Cisl, da oggi duemila delegati discutono

20/11/2003



  economia e lavoro




20.11.2003
Si apre a Roma l’assemblea programmatica della confederazione
Cisl, da oggi duemila delegati discutono
di unità sindacale e organizzazione

MILANO Da oggi a sabato 2mila quadri della Cisl si riuniranno, al palazzo dei congressi dell’Eur di Roma, per l’assemblea programmatica e organizzativa della confederazione.

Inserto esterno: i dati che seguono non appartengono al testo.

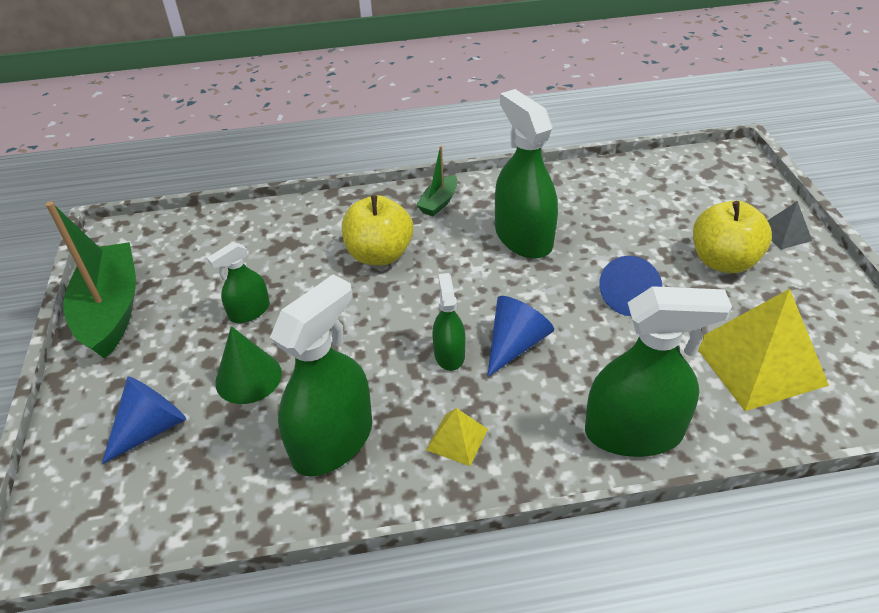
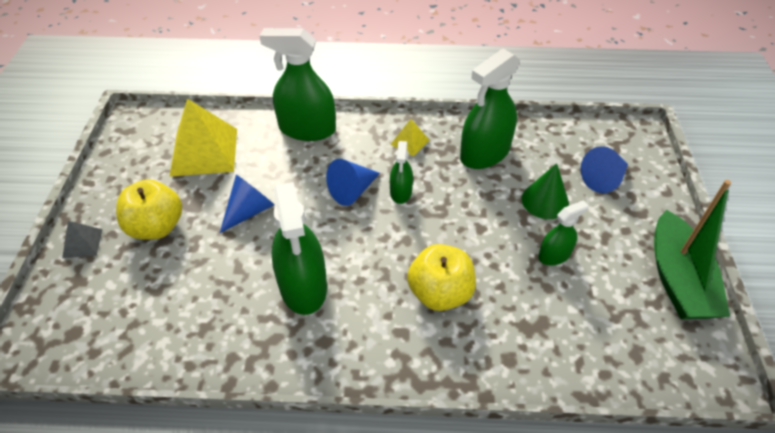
camera: 170 degrees left, 5 degrees up
green boat [416,146,457,216] -> none

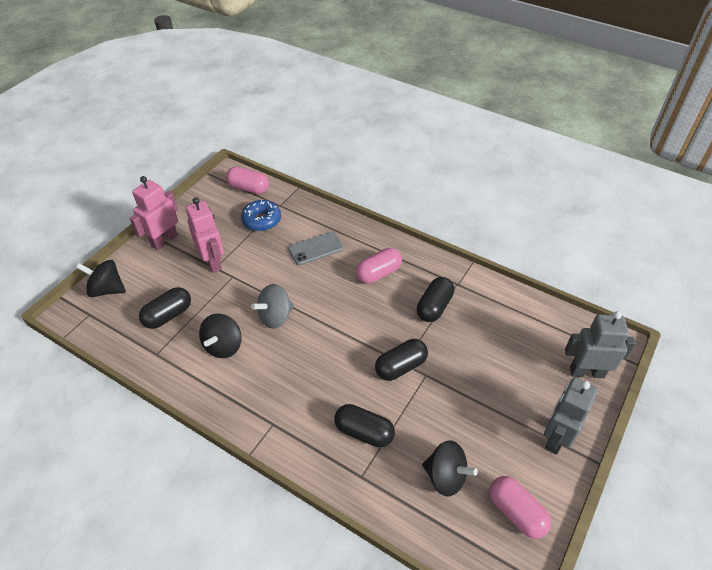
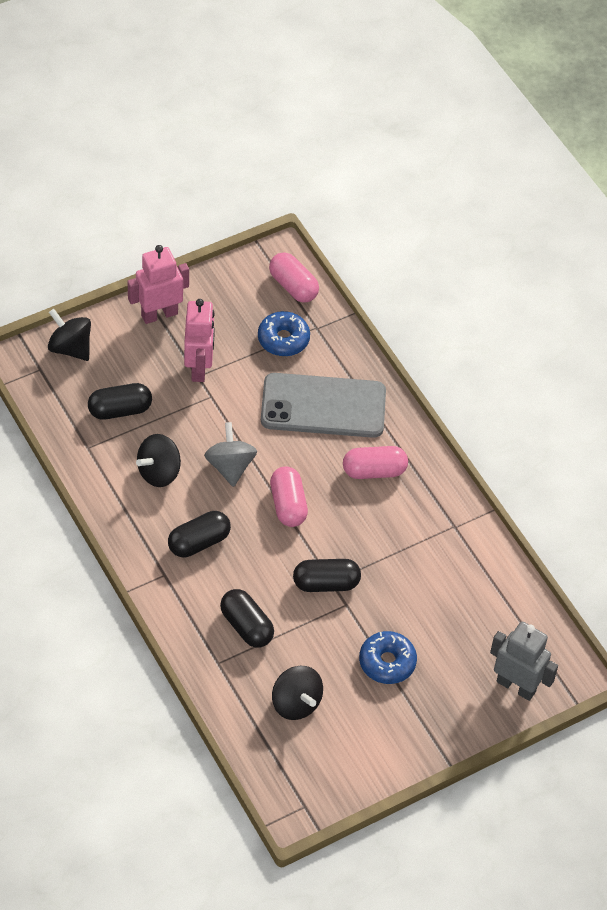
camera: 25 degrees right, 5 degrees up
grey spinning top [251,284,294,329] -> grey spinning top turned 90 degrees clockwise [204,422,257,487]
grey phone [288,232,343,265] -> grey phone [261,373,386,438], size x1.85
black capsule [417,277,454,322] -> black capsule moved to [168,511,231,558]
pink capsule [489,476,551,539] -> pink capsule moved to [270,466,308,527]
grey robot [544,378,598,455] -> none
none -> blue donut [359,631,417,684]

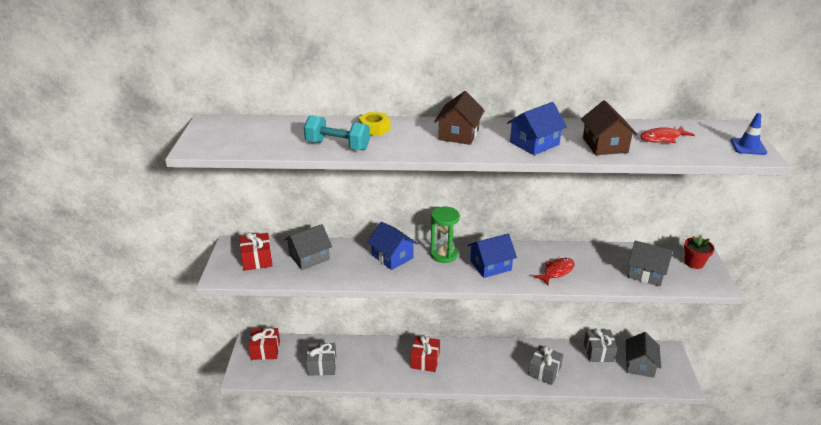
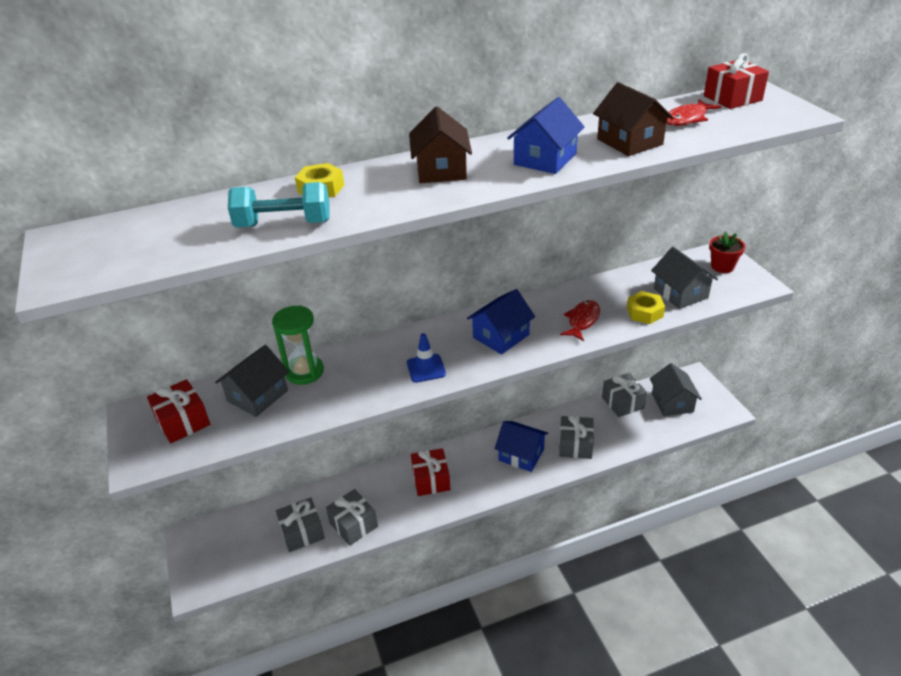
camera: 20 degrees left, 5 degrees up
red gift [248,328,280,360] -> red gift moved to [704,53,769,109]
blue house [367,222,418,270] -> blue house moved to [495,421,548,472]
green hourglass [430,207,460,263] -> green hourglass moved to [272,305,324,385]
grey house [628,241,673,287] -> grey house turned 60 degrees clockwise [651,247,718,309]
blue traffic cone [730,113,767,155] -> blue traffic cone moved to [407,333,446,383]
none -> grey gift [326,489,378,546]
none -> yellow nut [627,291,665,324]

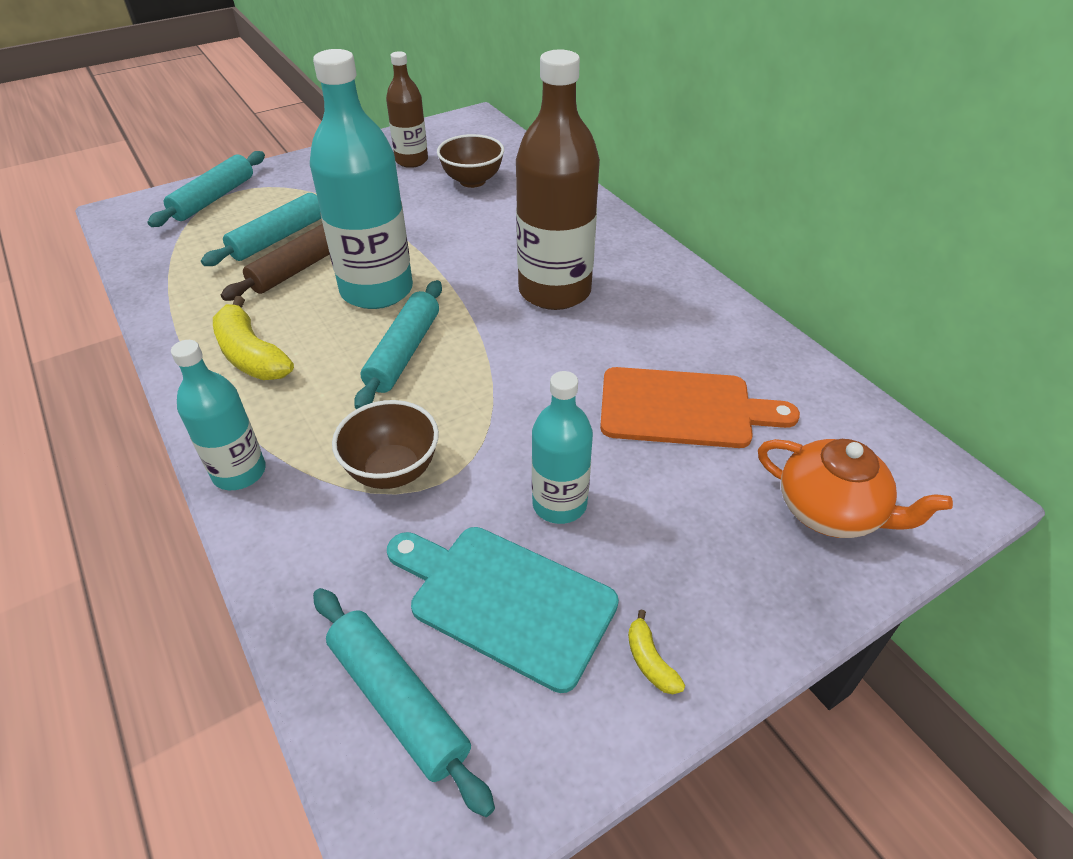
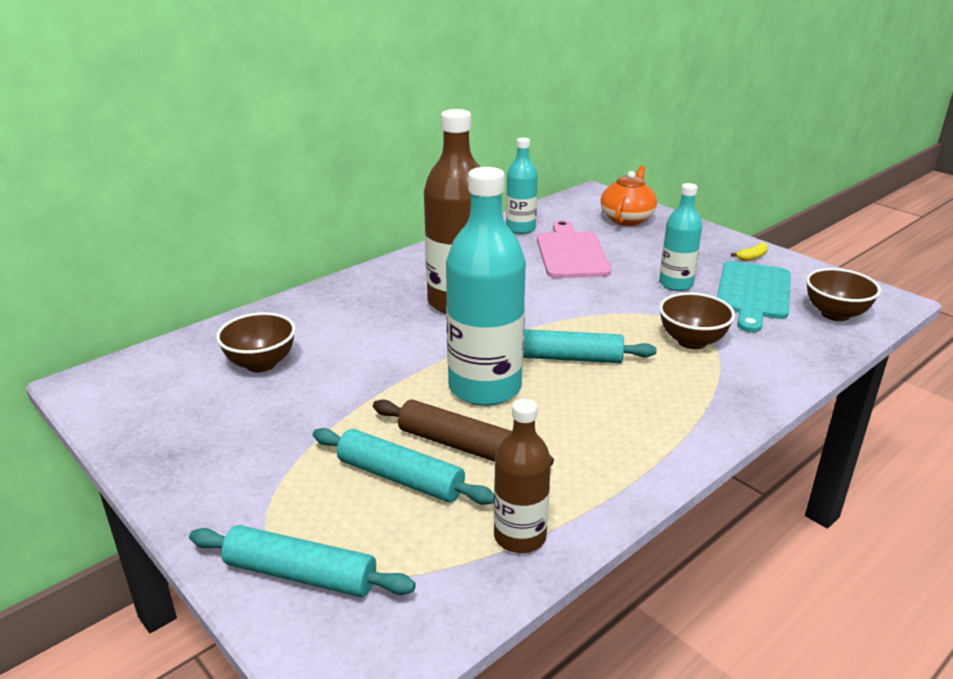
camera: 100 degrees left, 15 degrees down
turquoise bottle [171,340,266,490] -> turquoise bottle moved to [506,138,538,234]
yellow banana [213,296,294,380] -> none
turquoise rolling pin [313,588,495,817] -> brown bowl [806,268,881,321]
brown bottle [386,51,428,168] -> brown bottle moved to [494,399,551,553]
orange cutting board [600,367,800,448] -> pink cutting board [537,220,611,278]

L’assemblea, cui parteciperanno 1.250 delegati, i 250 membri del
consiglio generale e molti invitati, è stata presentata ieri dallo stesso segretario generale della Cisl, Savino Pezzotta. Tra gli appuntamenti della tre giorni, una tavola rotonda alla quale prenderanno parte il ministro Tremonti, il presidente di Confindustria D’Amato, l’ex ministro Enrico Letta e Corrado Passera. Alle assise interverranno anche i segretari di Cgil e Uil, Guglielmo Epifani e Luigi Angeletti.

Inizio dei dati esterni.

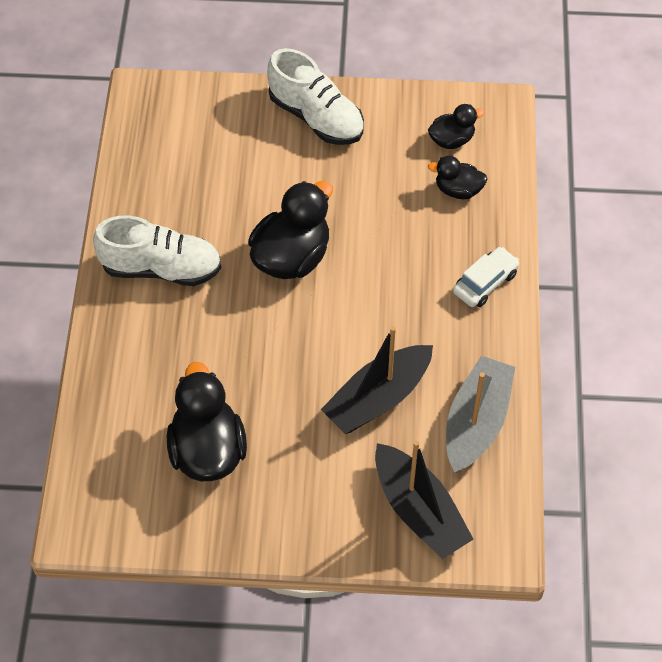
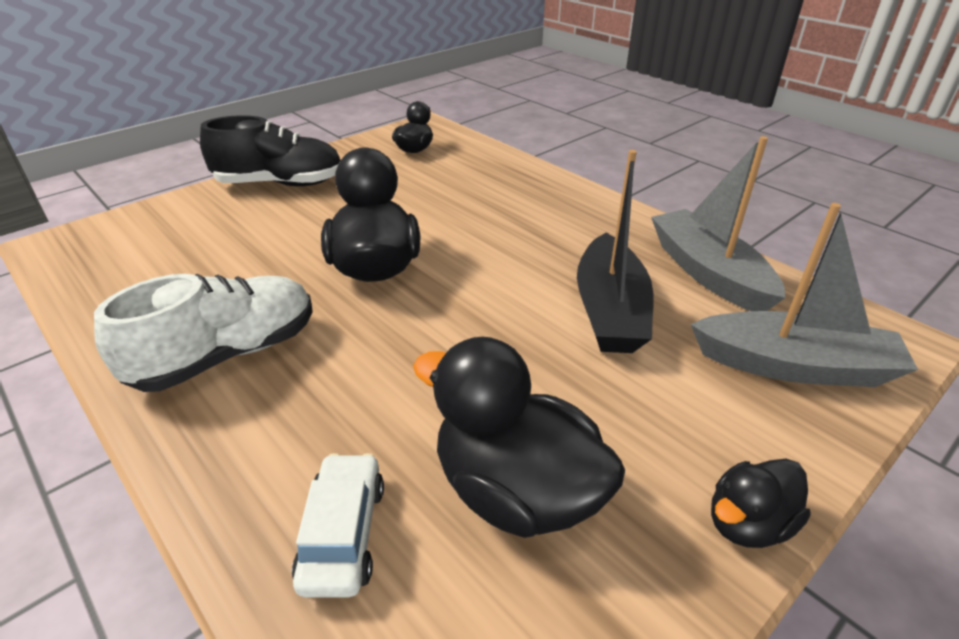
camera: 45 degrees left, 20 degrees down
white shoe [267,48,364,145] -> black shoe [200,115,340,186]
black boat [375,441,473,559] -> grey boat [691,203,918,387]
black duck [428,156,488,199] -> black duck moved to [711,459,811,548]
white car [453,247,520,307] -> white car moved to [292,453,384,597]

L’obiettivo dell’assemblea – ha spiegato Pezzotta – sarà «una verifica
della linea politica portata avanti fin qui e la riproposizione della nostra idea di sindacato partecipativo». Ma molti altri saranno i temi al centro del dibattito delle due commissioni in cui si dividerà l’assemblea dopo la relazione introduttiva del segretario organizzativo, Betti. In primo luogo la concertazione e la politica dei redditi. «Noi – ha puntualizzato il leader Cisl – riteniamo che sia un errore fare a meno della concertazione, perché senza regole non si governa più. Senza concertazione e senza politica dei redditi si
indebolisce l’insieme delle relazioni con conseguenze difficili e imprevedibili perchè, comunque, il sindacato non è che sta fermo». Altro tema, il nuovo modello contrattuale. «Ci sarà un ragionamento anche su questo – ha detto Pezzotta – con l’obiettivo di trovare una soluzione possibilmente unitaria».

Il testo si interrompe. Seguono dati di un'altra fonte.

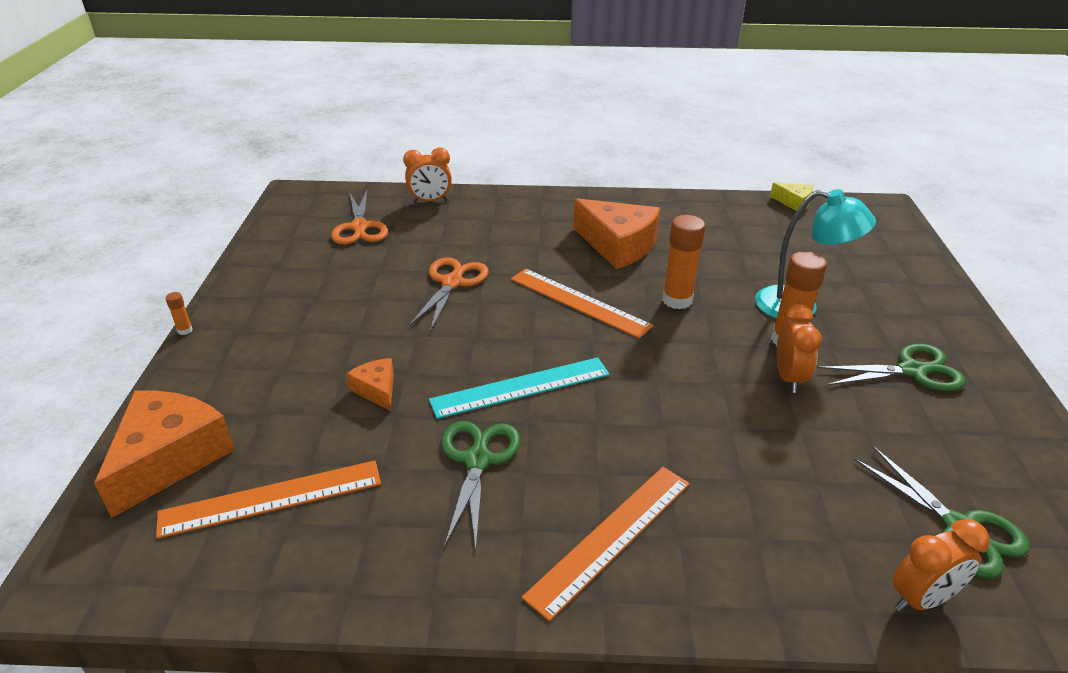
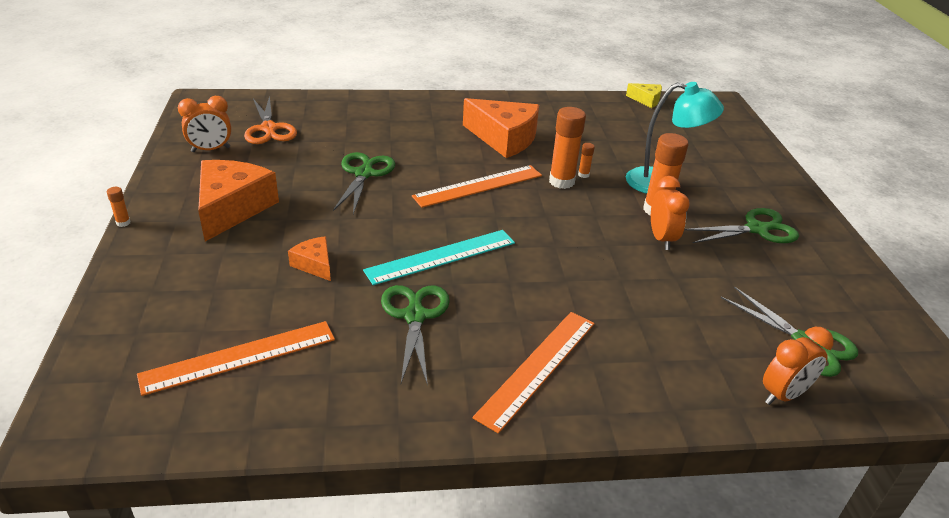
camera: 10 degrees left, 0 degrees up
orange cheese [94,390,235,518] -> orange cheese moved to [198,160,279,241]
orange clock [403,148,452,203] -> orange clock moved to [178,96,231,152]
orange scissors [409,257,489,332] -> green scissors [333,152,395,214]
orange ruler [511,268,653,339] -> orange ruler turned 60 degrees counterclockwise [412,165,542,208]
none -> orange glue stick [578,143,595,178]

Ma l’assemblea toccherà inevitabilmente anche il tema dell’unità
sindacale. «Le divisioni- ha detto il segretario Cisl – non sono inventate e stanno dentro ad un’idea diversa di sindacato, del suo ruolo, della sua funzione. In un sistema bipolare il sindacato deve affermare l’idea dell’autonomia e non ci possono essere percorsi unitari se questa idea non diventa centrale».